I am a former United States Attorney and before that an Assistant United States Attorney, or line prosecutor. In the office I headed, and every office I worked in, there were published prosecutorial guidelines that made very deep, threshold cuts among potential offenders.
For example, such guidelines specify that offenders with less than a certain amount of drugs (the amount will vary by drug), or whose fraud occasioned less than a certain amount of loss, will generally not be prosecuted in that district. (Individual exceptions are possible for particularly dangerous offenders, as indeed they are in the case of the DAPA program, whose beneficiaries remain subject to removal at any time.)
Such guidelines attempt to cull out from among an unworkably large group of potential defendants those people whose prosecution best furthers the goals of the law. Limiting enforcement activities to the small fraction of the most serious offenders is a routine and necessary feature of federal law enforcement.
DAPA is no different. Given the reality that in any given year, more than 95 percent of the undocumented population will not be removed, DAPA instructs enforcement officials generally not to train their sights on certain aliens who have lived in the United States for at least five years and either came here as children or already have children who are U.S. citizens or permanent residents.
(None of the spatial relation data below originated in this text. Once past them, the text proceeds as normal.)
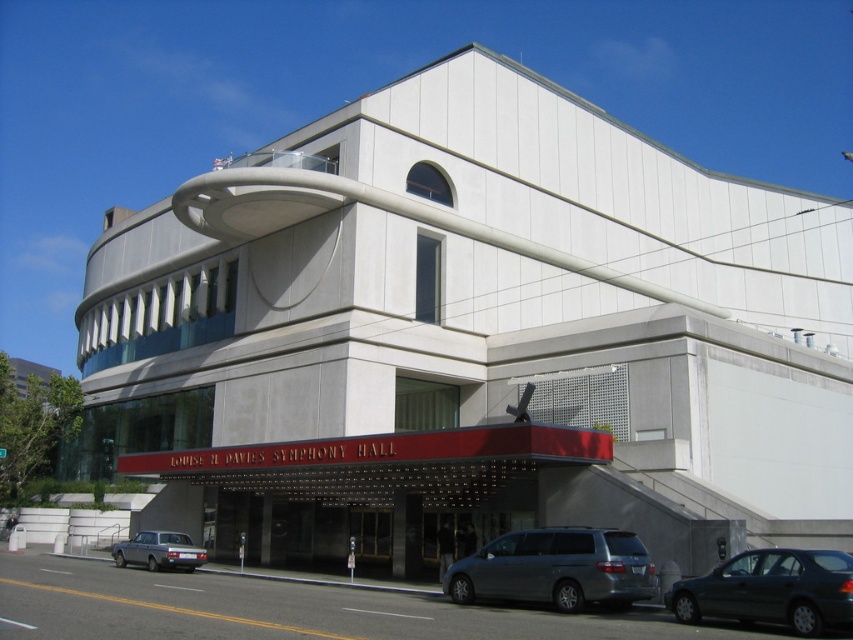
Question: Among these objects, which one is nearest to the camera?

Choices:
 (A) dark gray metallic sedan at lower right
 (B) silver metallic minivan at lower center

Answer: (A)

Question: Does dark gray metallic sedan at lower right have a smaller size compared to silver metallic station wagon at lower left?

Choices:
 (A) yes
 (B) no

Answer: (A)

Question: Among these points, which one is nearest to the camera?

Choices:
 (A) (578, 609)
 (B) (805, 548)
 (C) (149, 568)

Answer: (A)

Question: From the image, what is the correct spatial relationship of silver metallic minivan at lower center in relation to silver metallic station wagon at lower left?

Choices:
 (A) above
 (B) below

Answer: (A)

Question: Which is nearer to the silver metallic minivan at lower center?

Choices:
 (A) silver metallic station wagon at lower left
 (B) dark gray metallic sedan at lower right

Answer: (B)

Question: From the image, what is the correct spatial relationship of silver metallic minivan at lower center in relation to silver metallic station wagon at lower left?

Choices:
 (A) below
 (B) above

Answer: (B)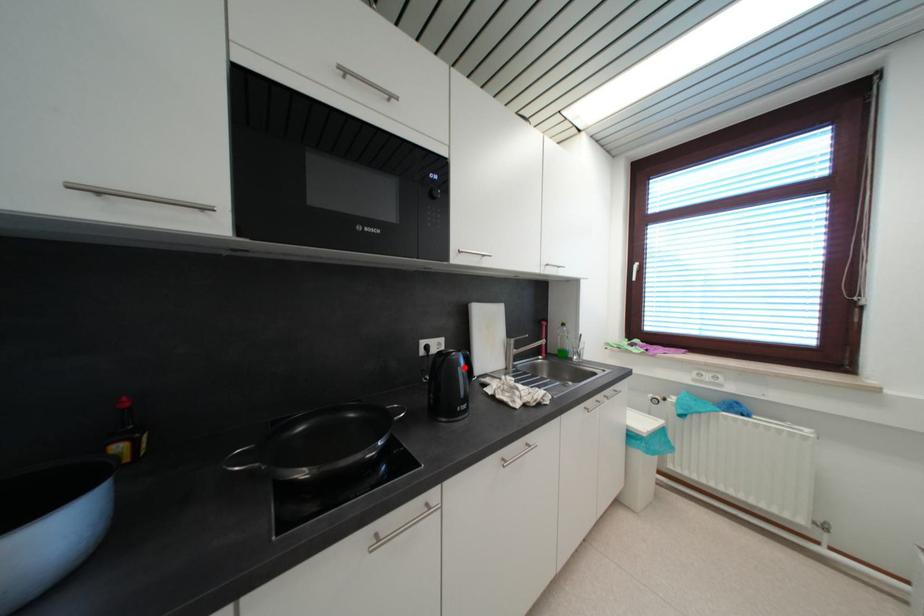
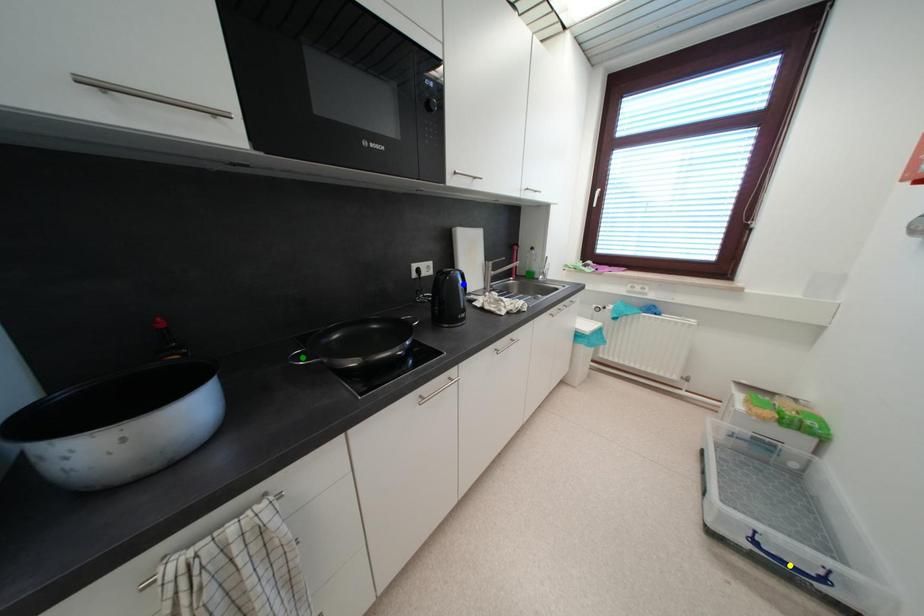
Question: I am providing you with two images of the same scene from different viewpoints. A red point is marked on the first image. You are given multiple points on the second image. Can you choose the point in image 2 that corresponds to the point in image 1?

Choices:
 (A) yellow point
 (B) blue point
 (C) green point

Answer: (B)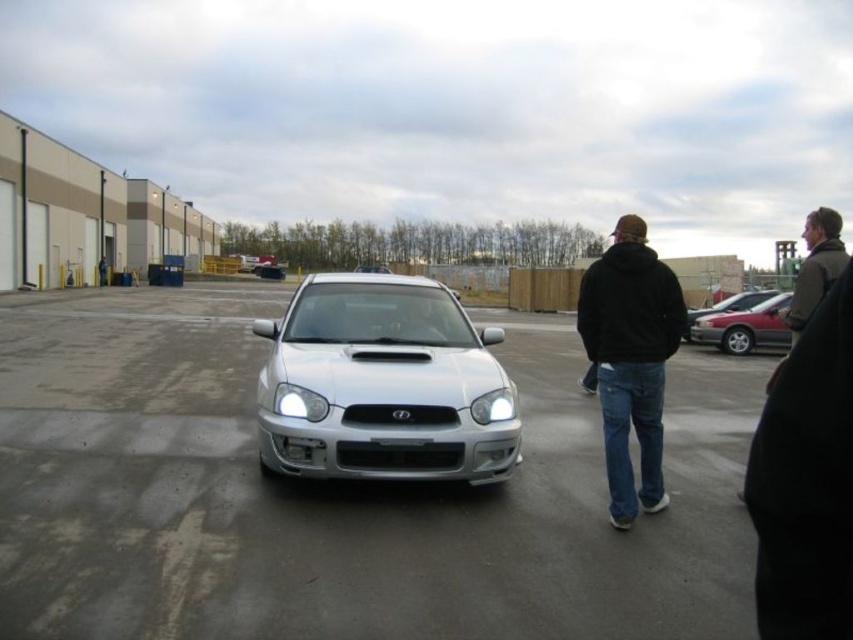
Question: Among these objects, which one is farthest from the camera?

Choices:
 (A) white plastic license plate at center
 (B) silver metallic hatchback at center

Answer: (B)

Question: Among these points, which one is nearest to the camera?

Choices:
 (A) (657, 424)
 (B) (347, 323)

Answer: (A)

Question: Can you confirm if silver metallic car at center is positioned below silver metallic hatchback at center?

Choices:
 (A) no
 (B) yes

Answer: (B)

Question: Which of the following is the farthest from the observer?

Choices:
 (A) silver metallic car at center
 (B) silver metallic hatchback at center

Answer: (B)

Question: Does black fleece jacket at center have a greater width compared to white plastic license plate at center?

Choices:
 (A) no
 (B) yes

Answer: (B)

Question: Can you confirm if silver metallic hatchback at center is positioned to the right of black fleece jacket at center?

Choices:
 (A) no
 (B) yes

Answer: (A)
Nor is there anything unusual in the Obama Administration’s making policy determinations when it sets enforcement priorities. That is a routine – and again necessary – feature of each Administration. One Department of Justice might choose to devote more resources to child pornography; the next to financial fraud. Given limited resources, each of those choices represents a decision to forgo prosecution in another class of cases within the vast majority of potential offenders who can never be prosecuted.
To be sure, as critics of DAPA have argued, such priorities can be established for illegitimate reasons, for example in return for a bribe. But that is no argument against broad distinctions based on legitimate criteria. And in that regard, the factor of close family relationship to a U.S. lawful resident is a sensible point of distinction, as well as one that is already recognized in the immigration law as a legitimate basis for exercising prosecutorial discretion. As Justice Kennedy already has written for the Court, "Discretion in the enforcement of immigration law embraces immediate human concerns. Unauthorized workers trying to support their families, for example, likely pose less danger than alien smugglers or aliens who commit a serious crime."
Critics also suggest that prosecutorial discretion requires individual determination with respect to particular offenders rather than designation of group criteria such as DAPA’s identification of a class of undocumented aliens.
The suggestion is at odds with the facts, since all agencies exercise their discretion across groups of potential offenders, nor could it feasibly be otherwise.
But even if it could work that way, there is no good reason that it should. If policy choices are to be made in law enforcement, as is unavoidable, better they be made consistently and according to criteria that can be carefully deliberated and subject to political accountability. If discretion is simply a matter for line prosecutors to exercise as they see fit on a case-by-case basis, the inevitable result will be inconsistent arbitrary results that will be shielded from public view and hence debate.
DAPA itself is the subject of political debate in the current presidential election, with some candidates decrying the policy choice the Administration has made. That is as it should be. What DAPA isn’t, however, is an unusual exercise of prosecutorial discretion. It is rather the kind of determination that a federal agency faced with vast pools of potential defendants and sharply limited resources cannot sensibly avoid.